Venn diagram showing the number of fungal OTUs detected in aquatic plants. (A) display the number of fungal OTUs of Batrachium bungei collected from five sampling sites; (B) display the number of fungal OTUs of three different aquatic plants collected from sampling site LTII; (C) displays the number of fungal OTUs of different tissues of B. bungei. Numbers in the overlapping region indicate shared OTUs between and among the groups. Numbers in the non-overlapping regions indicates unique OTUs for the group.

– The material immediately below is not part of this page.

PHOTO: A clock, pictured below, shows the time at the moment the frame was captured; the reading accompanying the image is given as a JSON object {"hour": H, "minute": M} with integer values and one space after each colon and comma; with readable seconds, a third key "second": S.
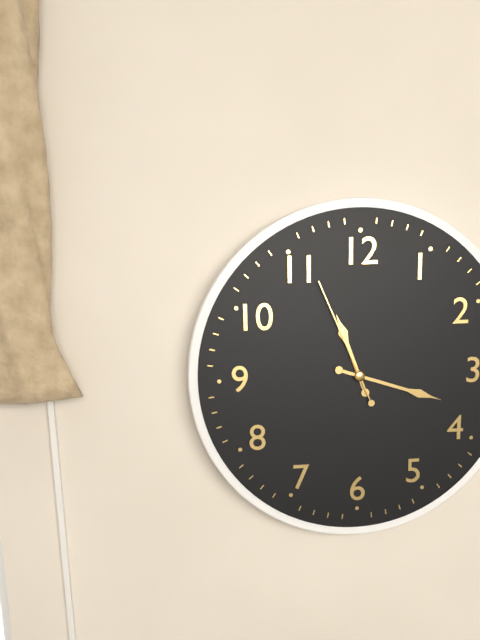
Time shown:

Functional Guilds Analysis

FUNGuild database (http://www.funguild.org/) was used to classify and analyze the ecological guild of endophytic fungi detected in the present study. There are 937 OTUs obtained from the 15 samples of B. bungei, which were classified into eight ecological function groups according to the trophic mode (Supplementary Table 5). The unknowns were the most common at 55.39%, followed by members of saprotrophs which represented 19.68% of the total OTUs, pathotroph was the third at 6.52%, pathotroph-saprotroph-symbiotroph was the fourth at 5.99%, symbiotroph was the fifth at 4.71%, saprotroph-symbiotroph and pathotroph-saprotroph were the sixth at 3.10%, and the least was pathotroph-symbiotroph and pathogen-saprotroph-symbiotroph occupying 1.18% and 0.43%, respectively. Among the different tissues of B. bungei (Figure 6A), besides unknown functional groups based on OTUs, the relative abundance of saprotroph-symbiotroph was the most abundant in root and stem, but saprotroph was the most abundant in leaf. Among different sampling sites (Figure 6B), besides unknown functional groups, the relative abundance of saprotroph-symbiotroph was the most abundant at four sites, XG, LTII, KS, and DC, but saprotroph was the most abundant in site KSII.

Figure 6.

Figure 6

Relative abundance of fungal functional groups (guilds) based on OTUs. (A) display the relative abundance in different tissues of Batrachium bungei. (B) display the relative abundance of B. bungei in different sampling sites. When the relative abundance <0.005% will merges into others.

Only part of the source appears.